## What is required
Reproduce everything from the line that contains "left_click(491, 231)" down to the line that contains "left_click(485, 229)" in the listing below, word for word and nothing more. Leave the pictures out.

## Dataset records
######

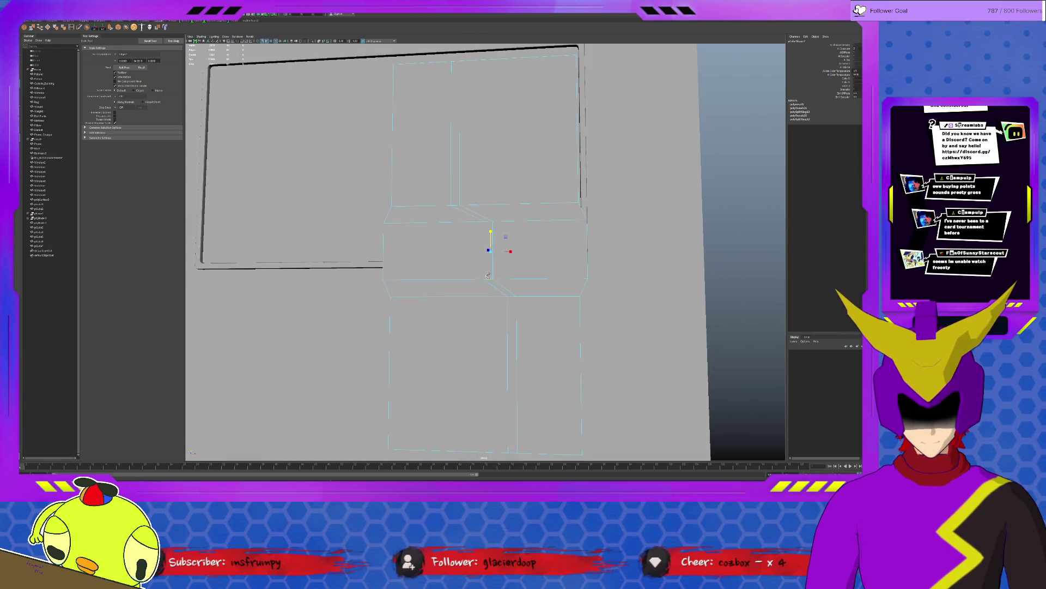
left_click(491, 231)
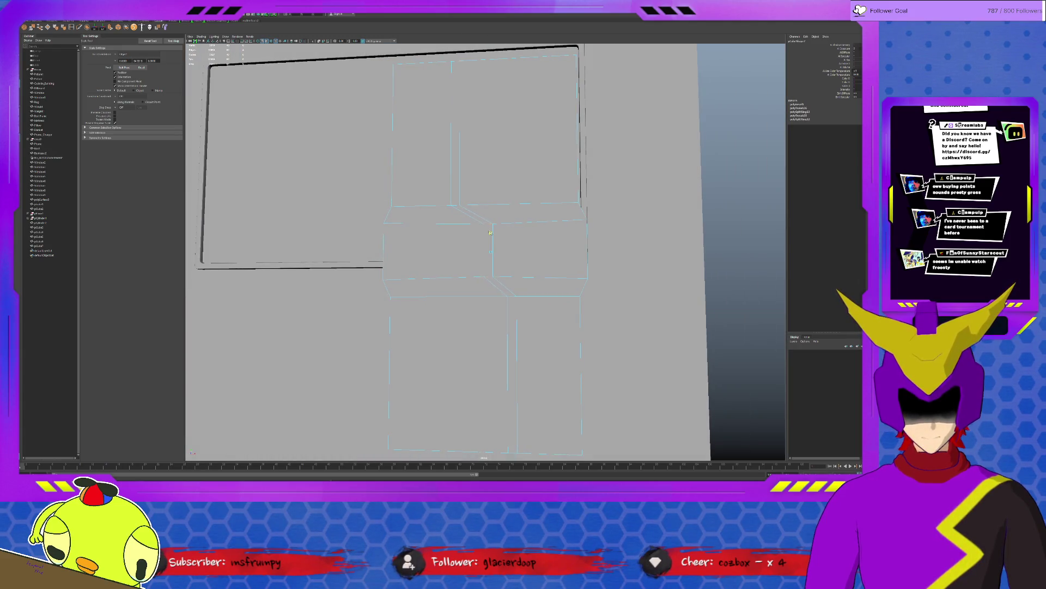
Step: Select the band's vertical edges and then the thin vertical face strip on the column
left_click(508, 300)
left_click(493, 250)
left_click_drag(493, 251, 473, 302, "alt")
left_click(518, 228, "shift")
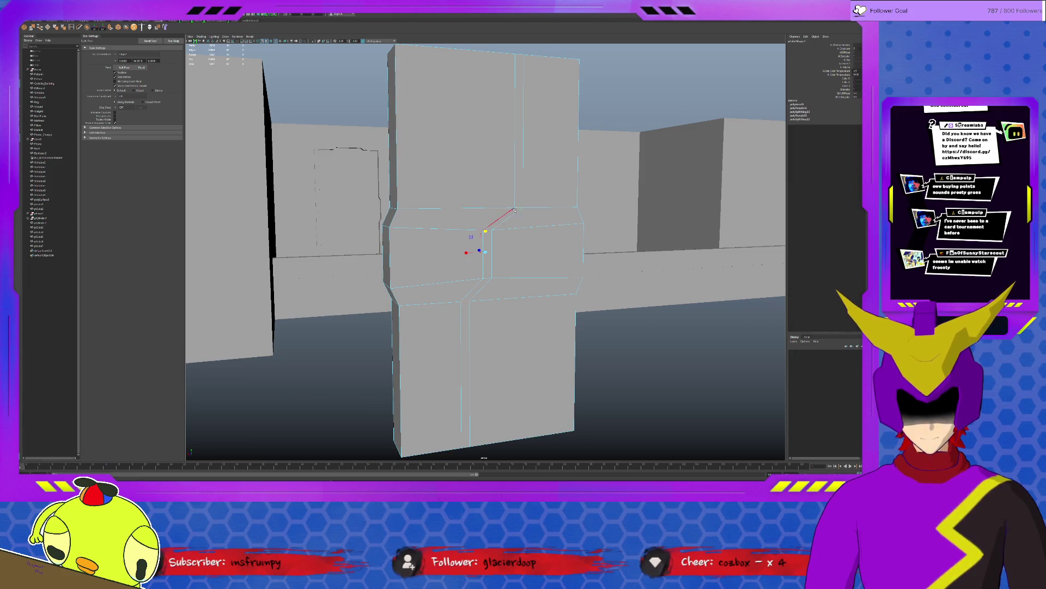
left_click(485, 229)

######

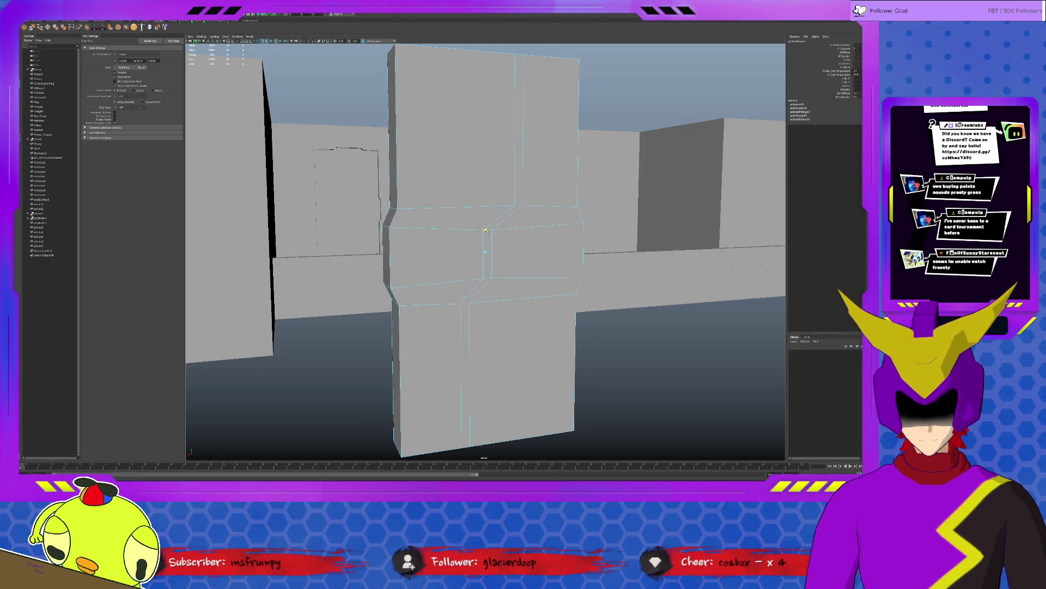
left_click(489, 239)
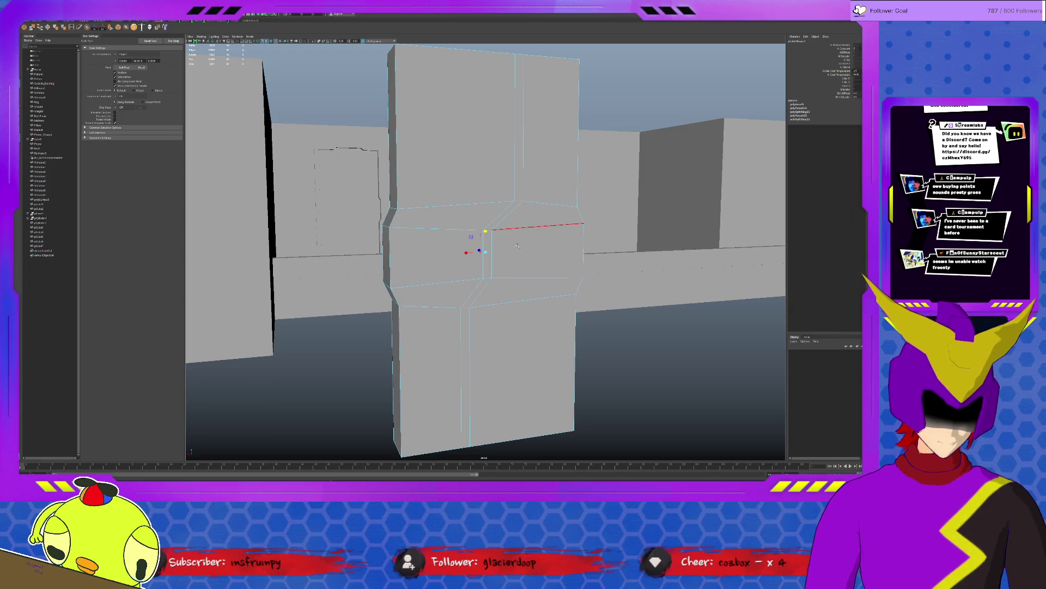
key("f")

######

## Completed exercise
left_click(491, 231)
Step: Select the band's vertical edges and then the thin vertical face strip on the column
left_click(508, 300)
left_click(493, 250)
left_click_drag(493, 251, 473, 302, "alt")
left_click(518, 228, "shift")
left_click(485, 229)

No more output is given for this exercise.